Поскольку я больше не изучал ее руки, она высвободила их, взяла шкатулку, вынула из нее длинный мундштук и закурила.

— Что вы скажете о моем кабинете?

Это была маленькая зала с высоким сводчатым потолком, двумя креслами, одним столом, этажерками и картинами. Большое окно выходило в пустынный двор, где никак не унимался дождь. София задернула занавеску и зажгла свет. И мы, отдаленные от города шумом нескончаемого дождя, оказались уединенными в этом интимном монастыре, где тайна Софии открывалась или становилась доступной.

— Здесь очень хорошо, — сказал я.

Сдержанное тепло электрического камина, безраздельная, охраняемая дождем тишина и наше защищенное уединение узаконивали мое возбуждение, разжигали уже занявшийся во мне алчный разрушительный огонь. Однако существовал мир условностей, и мы должны были общаться на его нейтральной почве.

И я спросил:

— Урок приготовили?

— Даже не открывала книгу, — сказала она, улыбаясь сквозь сигаретный дым. — Вы довольны?

— Доволен? Почему?

— Послушайте, доктор, если что-нибудь когда-нибудь меня и заботило, так только одно — желание быть последовательной и согласовывать свои чувства с действиями. А вот вы, почему вы к этому не стремитесь?

— Почему же не стремлюсь?

— Хм… Не стремитесь. Если бы стремились, то… давно бы поцеловали меня.
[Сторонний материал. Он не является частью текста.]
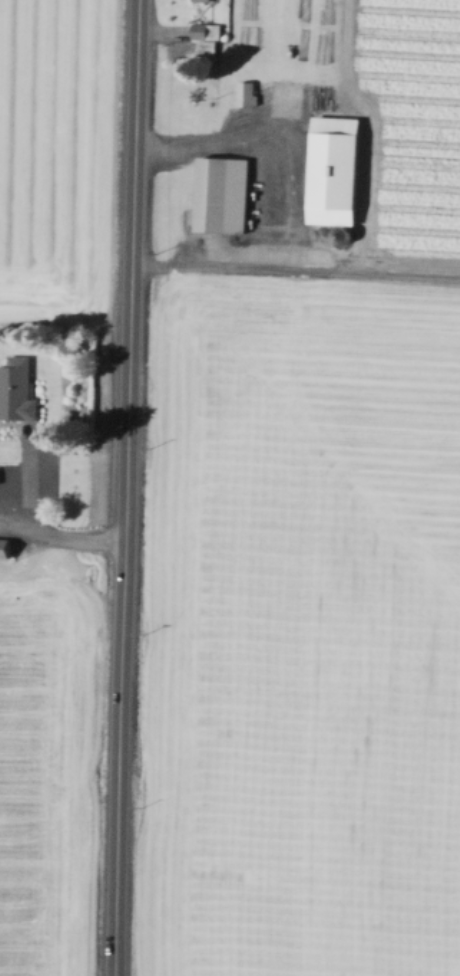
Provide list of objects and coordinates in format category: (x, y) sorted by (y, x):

В водоворот я попал не сразу. Какое-то мгновение я чувствовал себя оглушенным. Потом мной овладело безумие: оно бушевало у меня в крови, в нервах, в костях. Смущенная моим молчанием, София сидела напротив и, как натянутая струна, явно ждала моего зова. Я встал, дрожа всем телом, привлек ее к себе, сжал в объятьях, пытаясь передать ей свой жар, довести до предела, в котором сейчас сосредоточилась для меня вся вечная и бесконечная жизнь. Но вспыхнувшая в ее глазах искра была недвусмысленна и тут же заставила меня опомниться и отступить. Я почувствовал себя жалким; будто все вокруг увидели меня голым, — ведь все, что было тайным, сокровенным, оказалось выставленным напоказ и не нашедшим ответа. Я сложил свои бумаги, собираясь уйти. Тогда София, явно расплачиваясь проявлением собственной слабости за мое унижение, подошла ко мне. Она была совсем иная, покорная.